Nutmeg has a long and turbulent history throughout both Asia and Europe. One of the longest histories with nutmeg starts in China. According to most historians, the first Chinese writer to mention nutmeg was world-famous traveller and translator of the early 7th century, Ch’en Tsang-ch, (also known as Xuanzang, or Hsüan-tsang—depending on which of the many, many romanizations is used to convert his name into English). However, some historical linguists theorize that nutmeg had been introduced and grown in parts of Vietnam and South China as early as the 4th century.
Regardless, what is certain is that China was one of the first countries to cultivate nutmeg outside of its native islands in the Banda Sea. But growing nutmeg was not easy. Worms and other blights plagued Chinese orchards. These difficulties had China importing nutmeg again by 1300, which they continue to do today.
Outside of China, medieval traders from India and the Middle East were all making enormous profits off nutmeg sales. Through a complicated series of trade routes and ports, the price of nutmeg increased exponentially–a price that only grew with 16th century demands for medicinal nutmeg. Even before this craze, early medieval writers were enthralled with the spice. Around 950, Arabic writer Mas’udi lavishly described an area south-east of Indochina whose nutmeg trade fueled a rich and vast empire and apparently infinite army. This area would later be “visited” by Sinbad the Sailor. The kings, or Maharajas, of Southeast Asia would control the exportation of nutmeg, and therefore the its increasing wealth, as the spice traveled west.
Before the Elizabethan era, nutmeg was rare, but also rarely in demand by Europeans. Compared with Indian and Middle-Eastern neighbors, the price of nutmeg was not worth its value. Nutmeg had to go through many hands, increasing its price by the thousands, before it reached any European port. Mollocuns, traders native to the islands surrounding the Banda Sea, would buy the spice from local growers. They would then travel to Maharaja-controlled ports where Indian and Chinese merchants would buy and trade nutmeg in exchange for goods like Chinese porcelain. These merchants would then sail three-thousand miles to India, where other Chinese, Indian, and Arabic merchants gathered to buy and sell nutmeg. Arabic merchants would sail into to the Red or Arabic Seas, load the spice on camels or carts, and then make their way to a Byzantine port, where it could be sold to the rest of Europe.

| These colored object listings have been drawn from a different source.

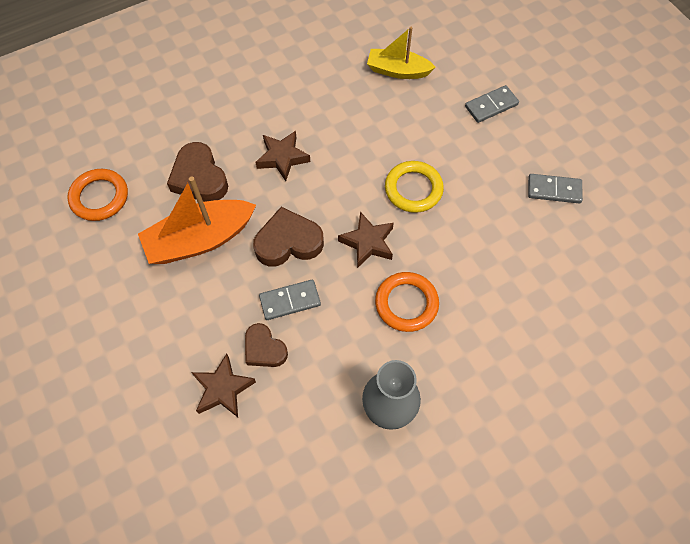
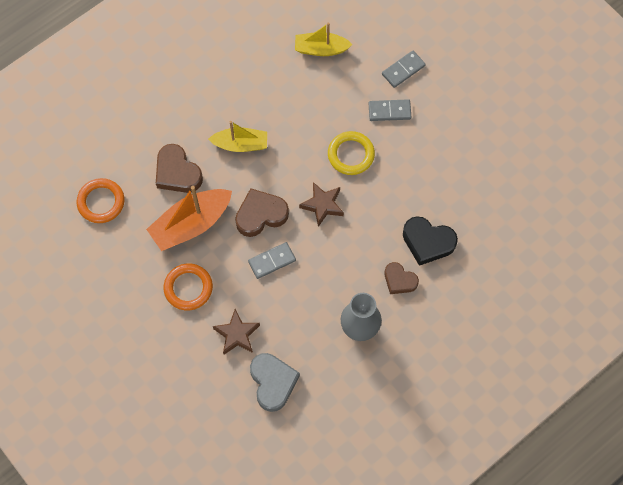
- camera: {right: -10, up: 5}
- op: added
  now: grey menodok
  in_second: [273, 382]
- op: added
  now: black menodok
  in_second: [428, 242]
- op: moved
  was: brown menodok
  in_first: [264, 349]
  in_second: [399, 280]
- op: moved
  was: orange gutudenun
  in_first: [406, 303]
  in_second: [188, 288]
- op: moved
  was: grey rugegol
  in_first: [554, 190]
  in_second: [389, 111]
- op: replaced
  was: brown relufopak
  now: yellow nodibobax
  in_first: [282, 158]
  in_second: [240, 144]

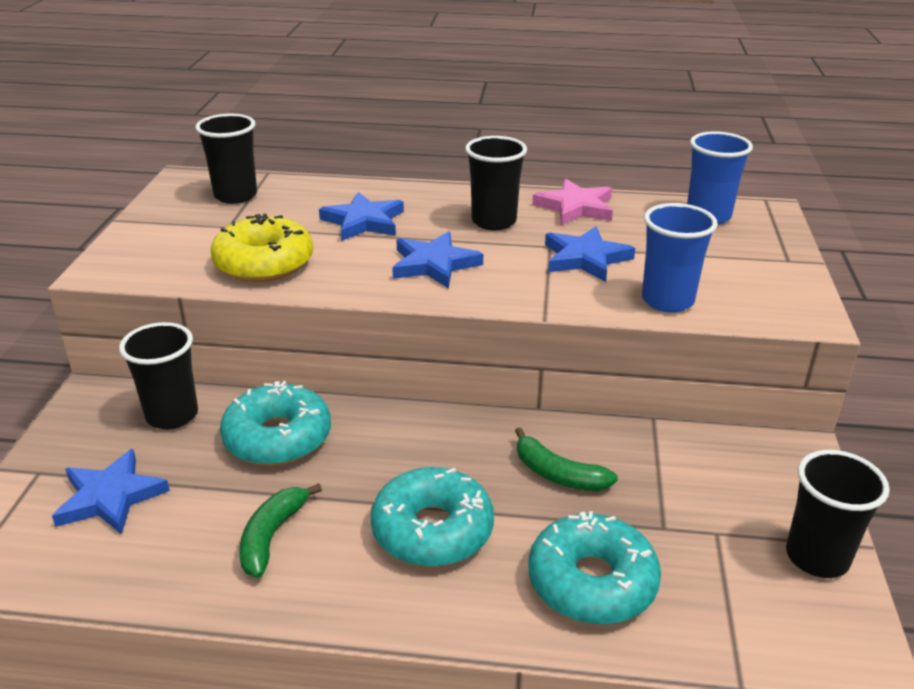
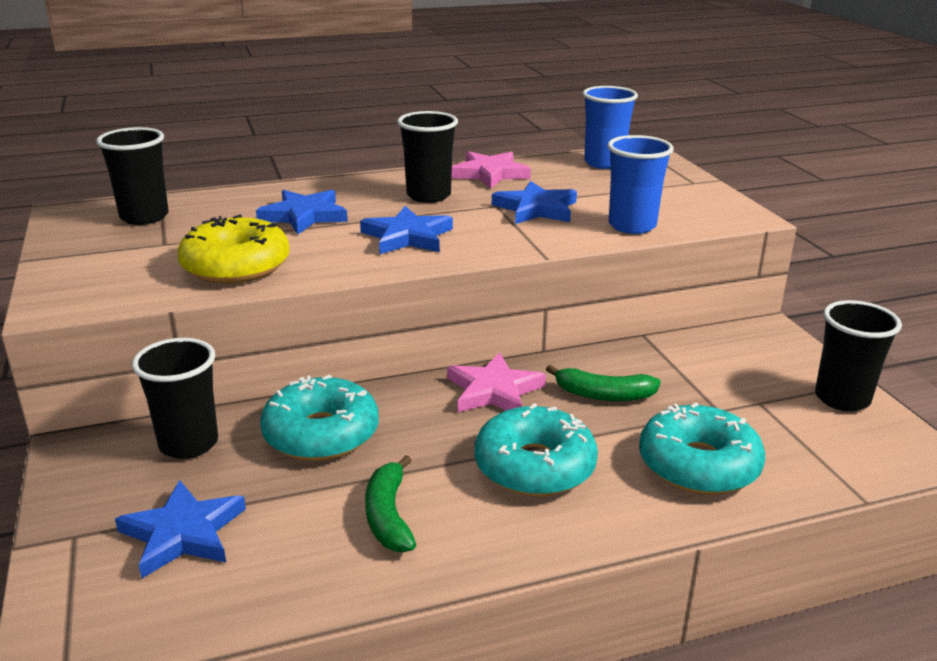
- camera: {right: -25, up: -5}
- op: added
  now: pink relufopak
  in_second: [494, 390]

As the Byzantine Empire fell, Venice stepped to take over the nutmeg trade, conquering key trade posts by the 13th century. Like their Roman predecessors, they sold the spice for exorbitant prices. But at the dawn of the 17th century, nutmeg skyrocketed in worth. Marketed as a “cure” for the plague, the increase in demand gave explorers incentive to circumvent the expensive Venetian ports. Their attempts to go straight to the source, ended in a series of wars that rocked the Eastern oceans.

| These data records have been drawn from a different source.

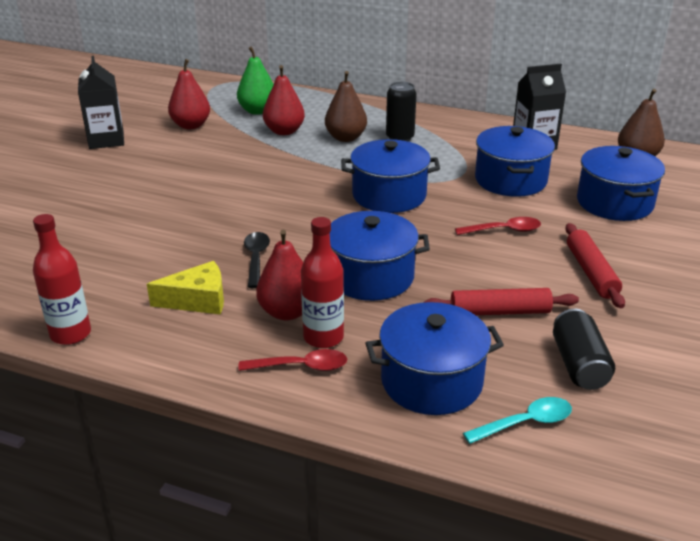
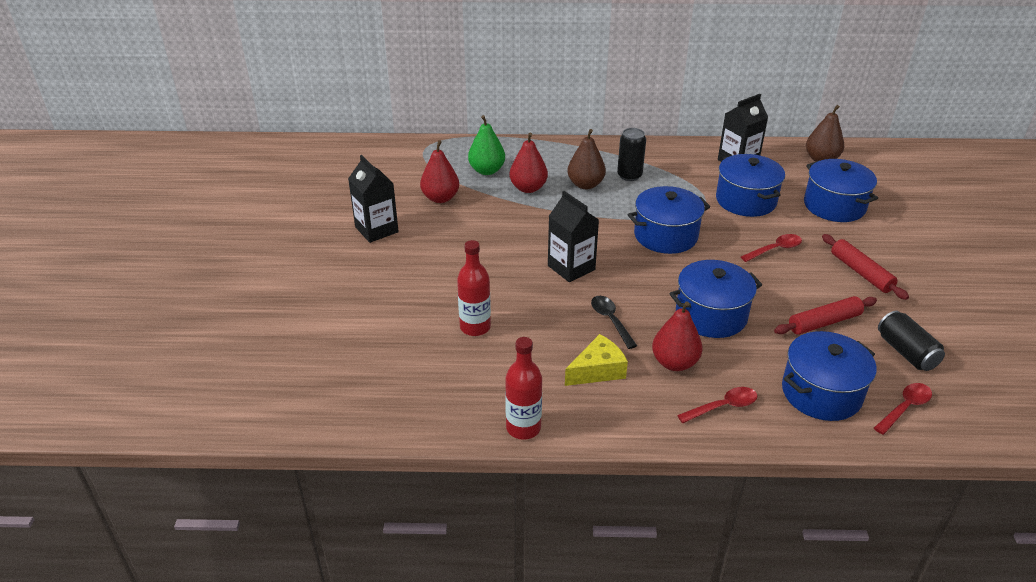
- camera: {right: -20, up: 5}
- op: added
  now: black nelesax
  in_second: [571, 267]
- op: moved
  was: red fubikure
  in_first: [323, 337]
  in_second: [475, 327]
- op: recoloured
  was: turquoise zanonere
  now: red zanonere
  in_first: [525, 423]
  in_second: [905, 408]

The Banda islands, the only source of commercial nutmeg until 1770, were hotly contested by Portugal, England, and the Netherlands throughout the 1600’s. In fact the island of Rhun, one of the more fought over islands, became the first English overseas colony. Eventually, peace between nations was obtained in 1667, when the English traded control of Rhun for a little Dutch island in north America called Manhattan. Not sure whether the English got the better deal. Within a century, the islands would lose their monopoly over nutmeg, but before then they would establish a spice plantation system throughout the islands that would form the basis for modern nutmeg market. Fueled by the slave trade, then by colonial interests, these plantations would last until 1945, when Indonesia fought and gained its independence from the Dutch.
During the initial break of the Dutch monopoly in the 1700’s, growers moved nutmeg to islands off the coast of Madagascar. However today’s largest producers of nutmeg are still Indonesia and the Caribbean island of Grenada. India, Sri Lanka, and Malaysia also grow substantial nutmeg crops. However, their exports cannot compete with those of Grenada and Indonesia, even with the collapse of Indonesia’s economy in 1997. Most of Indonesia’s crops are consumed domestically while most of Grenada’s nutmeg are exported. Their nutmeg is no longer the gold and silver trade it once was, but high exports to America and Japan keep this spice business in the black.